Thread (6 messages) 6 messages, 2 authors, 2021-07-19

Re: [PATCH v2 1/1] RDMA/rxe: Bump up default maximum values used via uverbs

From: Zhu Yanjun <zyjzyj2000@gmail.com>
Date: 2021-07-19 09:13:50

On Mon, Jul 19, 2021 at 12:20 PM Shoaib Rao [off-list ref] wrote:

On 7/18/21 7:25 PM, Zhu Yanjun wrote:
quoted
On Mon, Jul 19, 2021 at 7:00 AM Shoaib Rao [off-list ref] wrote:
quoted
Thanks for reporting the issue. I was able to reproduce the issue and
have fixed it. Kindly try gain.
Do you make tests with rdma-core?

IMHO, it is important to make tests with rdma-core before the commit
is sent to the community.
Yes I did. However the issue shows up only when I configure an interface
not just when module is loading.  Anyways, my apologies.
Thanks.
In my test environment, it can pass rdma-core tests.
But in this commit, a lot of default maximum values are changed.
Not sure if this will cause other issues.

Please wait for others' comments.

Thank you
Zhu Yanjun
Shoaib
quoted
Zhu Yanjun
quoted
Regards,

Shoaib


On 7/18/21 12:46 PM, Shoaib Rao wrote:
quoted
Your urls are garbled, so I can not make any sense out of them.

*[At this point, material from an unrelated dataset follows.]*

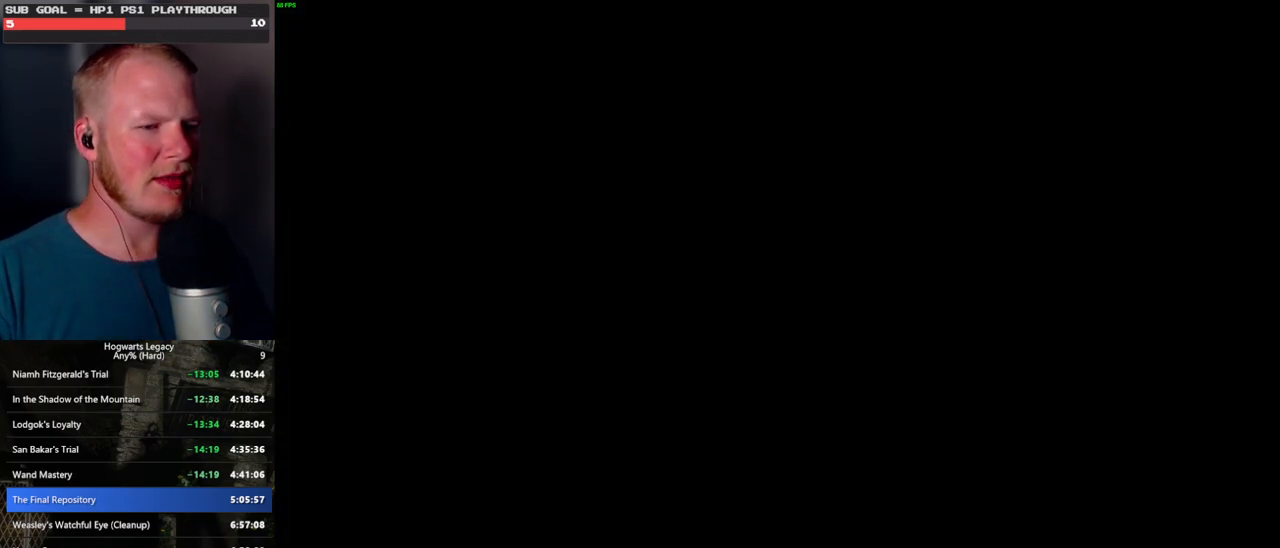
{"keys": [], "mouse": [], "events": [[100, "w", "down"], [334, "q", "down"], [400, "w", "up"], [484, "q", "up"]]}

[root@ca-dev141 linux]# git remote --v
origin
https://urldefense.com/v3/__https://git.kernel.org/pub/scm/linux/kernel/git/torvalds/linux.git__;!!ACWV5N9M2RV99hQ!dGmB_LFQF6at31F0sVXbfyjtAlgNTWzBEaIER13mVG0ZAWBomLdmWXUe6DxoVFcz$
(fetch)
origin
https://urldefense.com/v3/__https://git.kernel.org/pub/scm/linux/kernel/git/torvalds/linux.git__;!!ACWV5N9M2RV99hQ!dGmB_LFQF6at31F0sVXbfyjtAlgNTWzBEaIER13mVG0ZAWBomLdmWXUe6DxoVFcz$  (push)

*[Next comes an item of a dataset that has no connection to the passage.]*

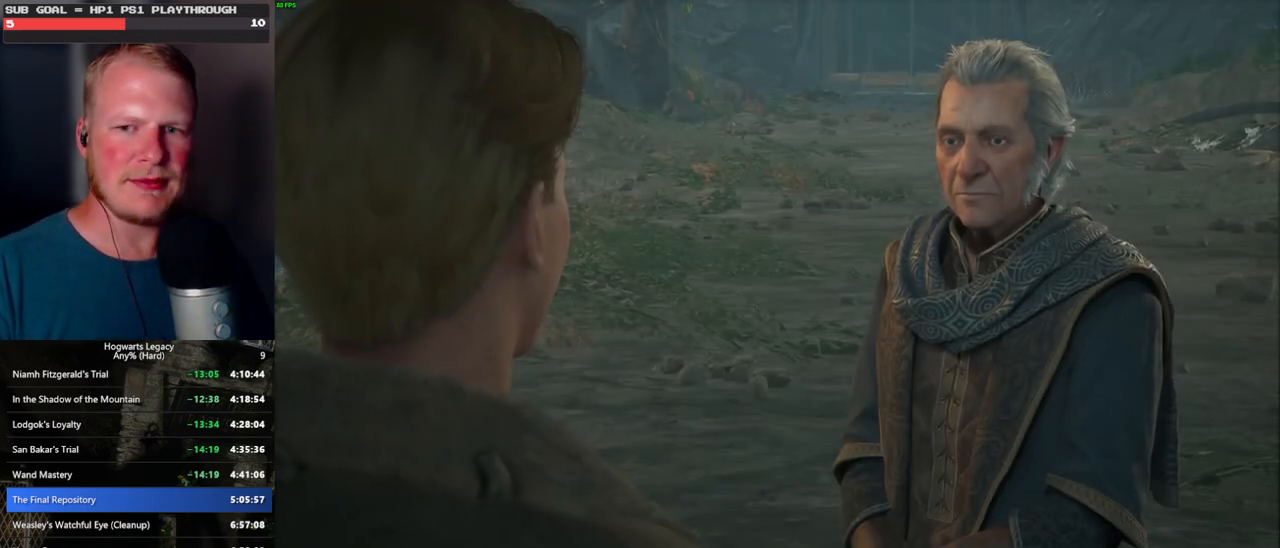
{"keys": ["q"], "mouse": [], "events": [[17, "q", "down"], [17, "space", "down"], [34, "mouse_wheel", "down"], [50, "mouse_wheel", "up"], [67, "mouse_wheel", "down"], [100, "mouse_wheel", "up"], [100, "q", "up"], [117, "space", "up"], [150, "mouse_wheel", "down"], [184, "mouse_wheel", "up"], [184, "q", "down"], [200, "space", "down"], [267, "q", "up"], [267, "space", "up"], [350, "q", "down"], [367, "space", "down"], [400, "mouse_wheel", "down"], [417, "mouse_wheel", "up"], [417, "space", "up"], [434, "q", "up"], [450, "mouse_wheel", "down"], [500, "mouse_wheel", "up"], [500, "q", "down"]]}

[root@ca-dev141 linux]# git show 8c1b4316c3fa
fatal: ambiguous argument '8c1b4316c3fa': unknown revision or path not
in the working tree.

[root@ca-dev141 linux]# git log --grep='RDMA/efa: Split hardware'
[root@ca-dev141 linux]#

[root@ca-dev141 linux]# git describe
v5.14-rc1-17-gc06676b5953b

You need to do a little bit more work on your end and tell me which
value rxe is complaining about. Also provide a kernel version that you
are using as I have provided above.

Shoaib

On 7/18/21 12:59 AM, Zhu Yanjun wrote:
quoted
On Sat, Jul 17, 2021 at 2:09 AM Shoaib Rao [off-list ref]
wrote:
quoted
On 7/15/21 9:07 PM, Zhu Yanjun wrote:

On Fri, Jul 16, 2021 at 12:44 AM Shoaib Rao [off-list ref]
wrote:

Following is a link

https://urldefense.com/v3/__https://marc.info/?l=linux-rdma&m=162395437604846&w=2__;!!ACWV5N9M2RV99hQ!f9TPWtgUxambtSeQ_L3h-IH7CW3SifyiumB3kjc2v_w6Ec_WYVtjWyusEtgQ60iw$


Or just search for my name in the archive.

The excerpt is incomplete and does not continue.